Yes, it was only January passed that the Jim Jones Revue (which is comprised of Rupert Orton, Gavin Jay, Nick Jones and Henri Herbert – a recent replacement for the band’s former pianist Elliot Mortimer) was here as part of the Big Day Out; it is something Jones will not quickly forget.

“That was an amazing way to see Australia. It was my first time there and travelling to every capital city, going to these great parties organised by the Big Day Out…” he laughs with the fond recollection of times most of us will never get to participate in.

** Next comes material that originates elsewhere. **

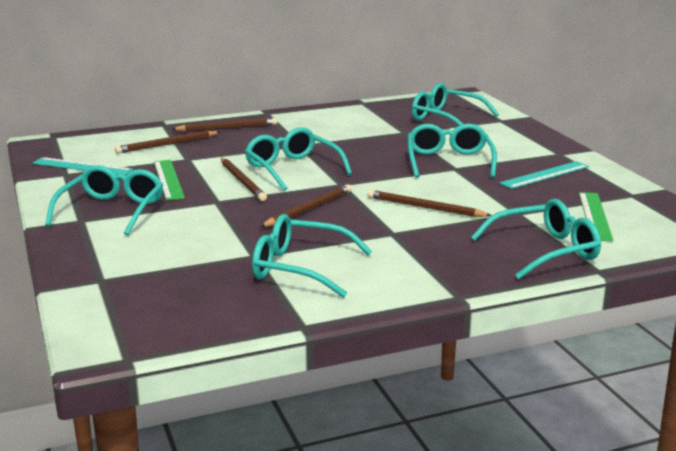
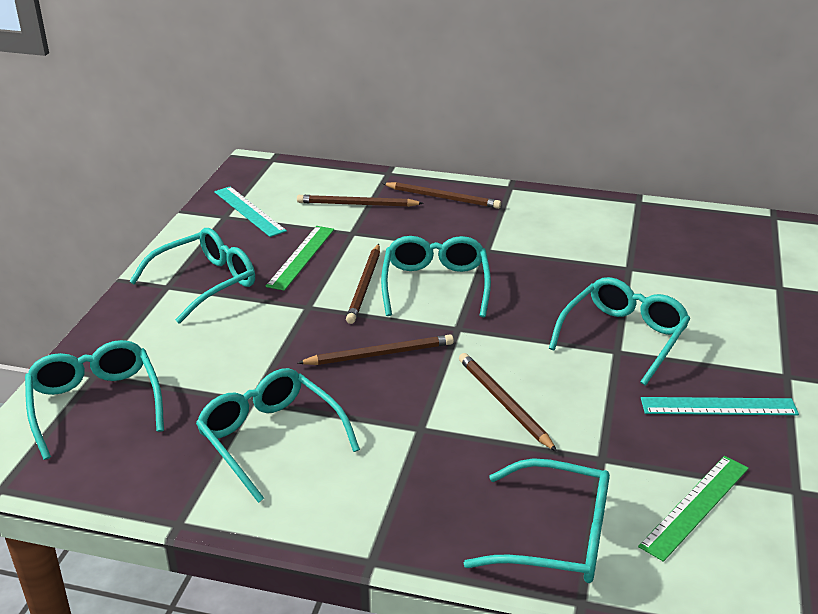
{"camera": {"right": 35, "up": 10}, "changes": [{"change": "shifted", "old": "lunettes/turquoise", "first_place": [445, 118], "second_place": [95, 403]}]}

“We even played some of our own shows, Sideshows they called ’em, and it was great to do those. Tex Perkins came to our Melbourne Show, we saw Kim Salmon, we caught up with a few other road warriors,” he chuckles once again with an insider’s insouciance only available to those who have been rocking world stages for many years.

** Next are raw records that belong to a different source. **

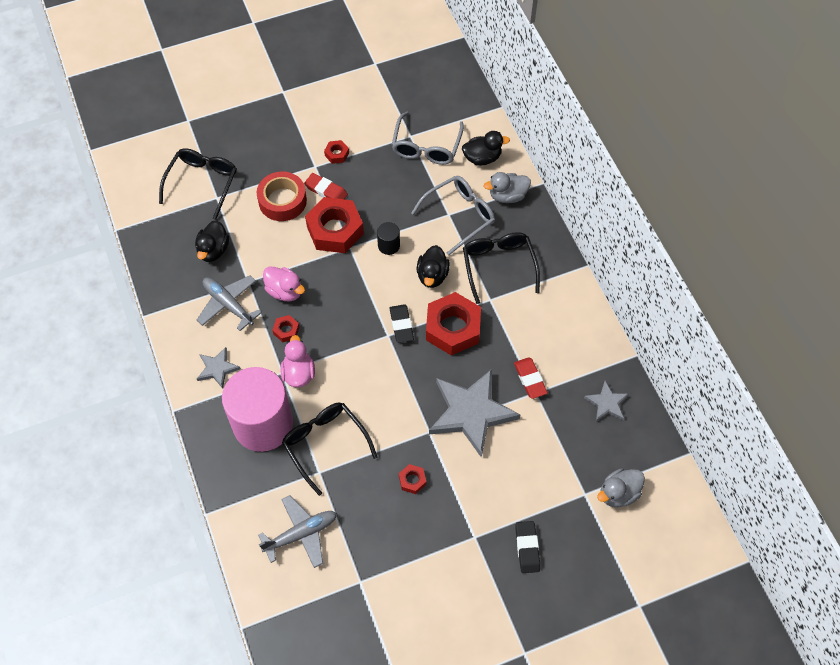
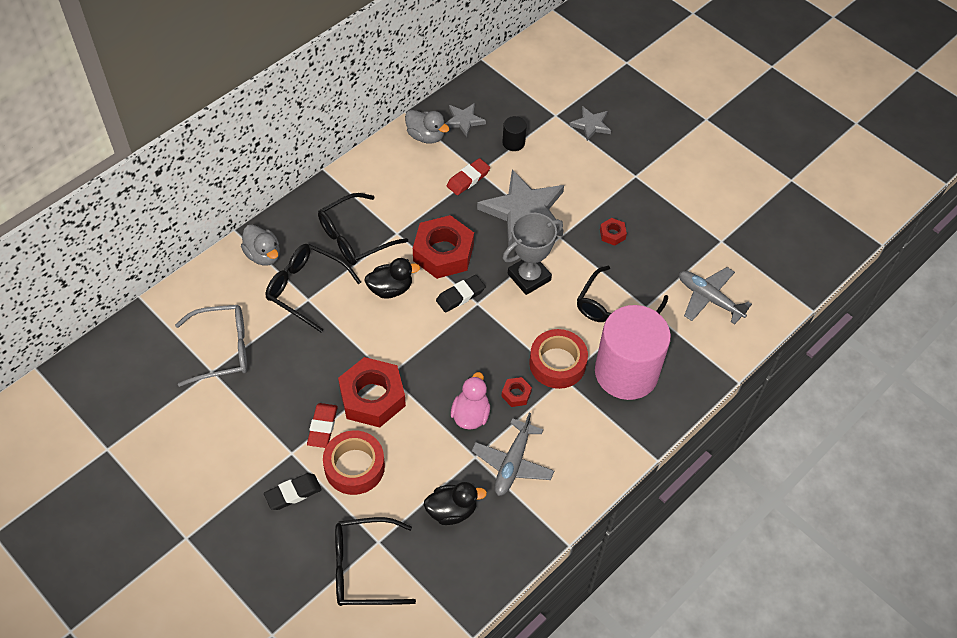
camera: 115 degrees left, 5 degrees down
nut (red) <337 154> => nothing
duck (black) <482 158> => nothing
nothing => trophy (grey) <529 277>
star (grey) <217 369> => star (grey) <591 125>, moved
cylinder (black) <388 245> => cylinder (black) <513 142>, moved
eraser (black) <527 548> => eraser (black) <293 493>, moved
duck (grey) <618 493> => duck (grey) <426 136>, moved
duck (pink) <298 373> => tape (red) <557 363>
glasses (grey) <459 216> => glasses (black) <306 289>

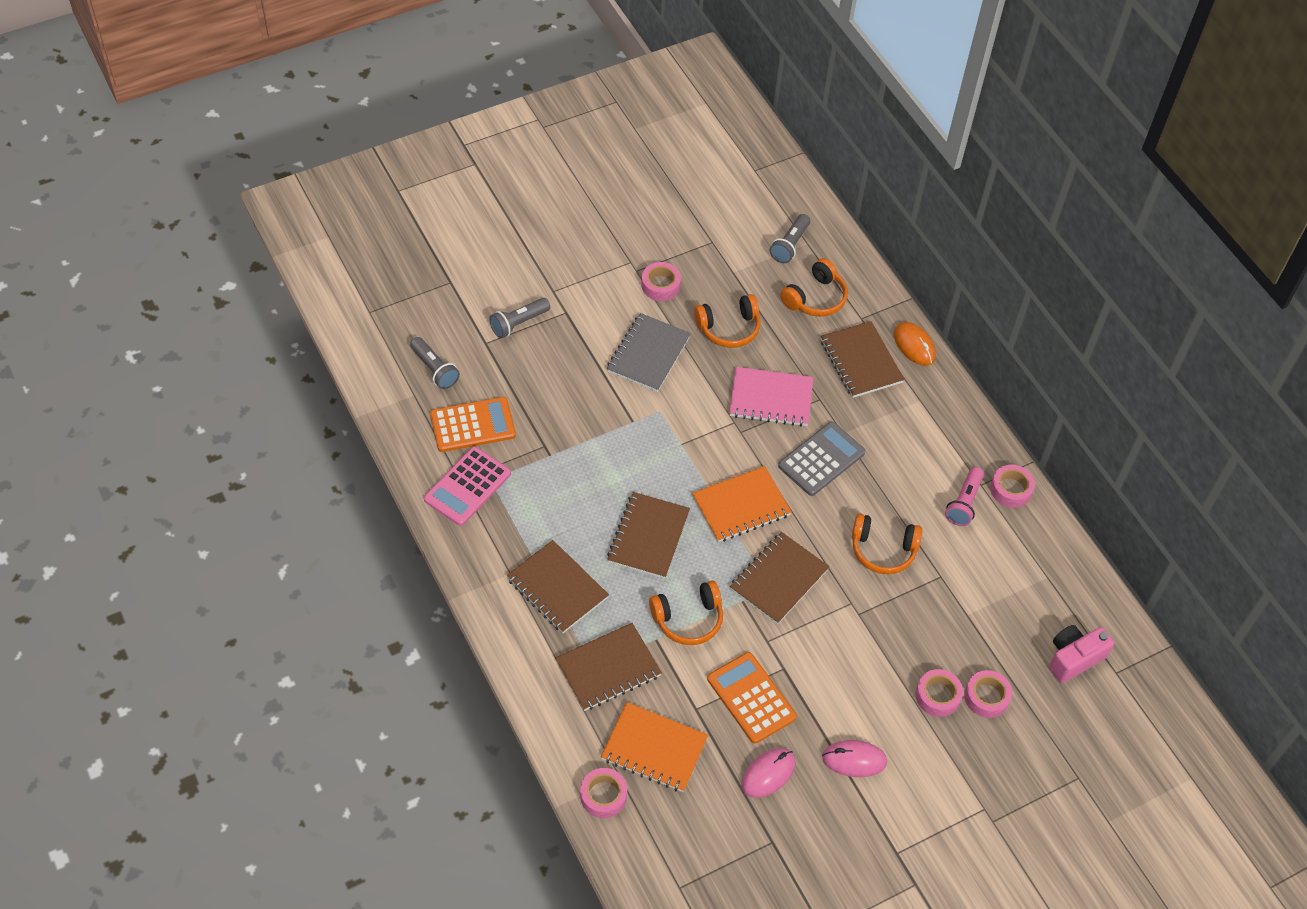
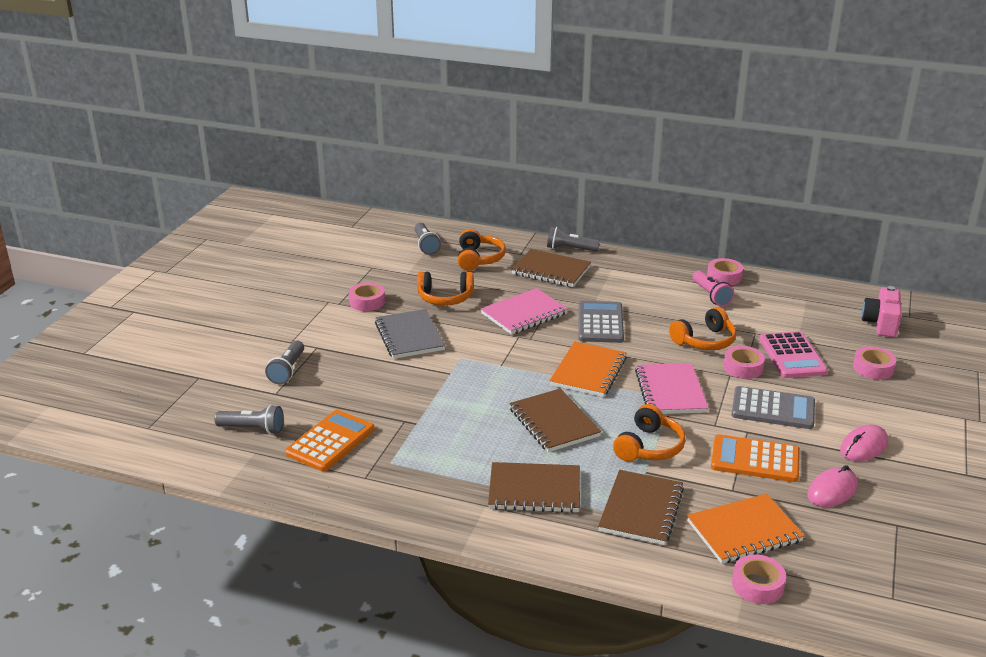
camera: 40 degrees left, 25 degrees down
nothing => calculator (grey) <773 409>
calculator (pink) <467 487> => calculator (pink) <792 356>, moved
tape (pink) <937 696> => tape (pink) <743 367>, moved
mouse (orange) <914 345> => flashlight (grey) <570 249>
notebook (brown) <778 579> => notebook (pink) <670 391>
headphones (orange) <729 328> => headphones (orange) <445 298>, 60 degrees clockwise
mouse (pink) <768 774> => mouse (pink) <832 490>, 45 degrees clockwise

“But it’s been pretty much non-stop since then,” he goes on. “We left Australia and went to South By South West, which was awesome, and as well we played shows on both US coasts and then we headed back to the UK for more shows,” he pauses for breath, “and then we found out that we’d been asked to play the David Letterman Show back in the US.”

Jim Jones goes on to explain in some detail, and really chewing up the 15 minutes we had allotted for the interview the difficulty the band faced getting from France, where they were playing to NYC for the Letterman Show, only to find out that all the Eastern seaboard airports were closed to the Hurricane. Thankfully, the Letterman folks were so enthused about the Jim Jones Revue they happily rescheduled, but this meant more travel, less sleep and more airport time.

You’re not complaining though, are you?

‘Hell no,” Jim Jones shoots back immediately.

I put it to him that to play one song only, with the vim, vigour and enthusiasm the band display both live and on record, must be hard.

He concurs, “There is a point, two or three songs in where you make that connection with the audience. It’s not just the band playing to a crowd of faces, it does become ‘us’.”

The Jim Jones Revue, make no mistake, definitely recall a sound of a bygone era; the honky tonk piano, 12 bar blues boogie and yelpin’ and a’hollerin’ favoured by Jones have a distinctly Jerry Lee Lewis vibe to it; Jones agrees but does see it more as the culmination of 50 years of musical de-evolution.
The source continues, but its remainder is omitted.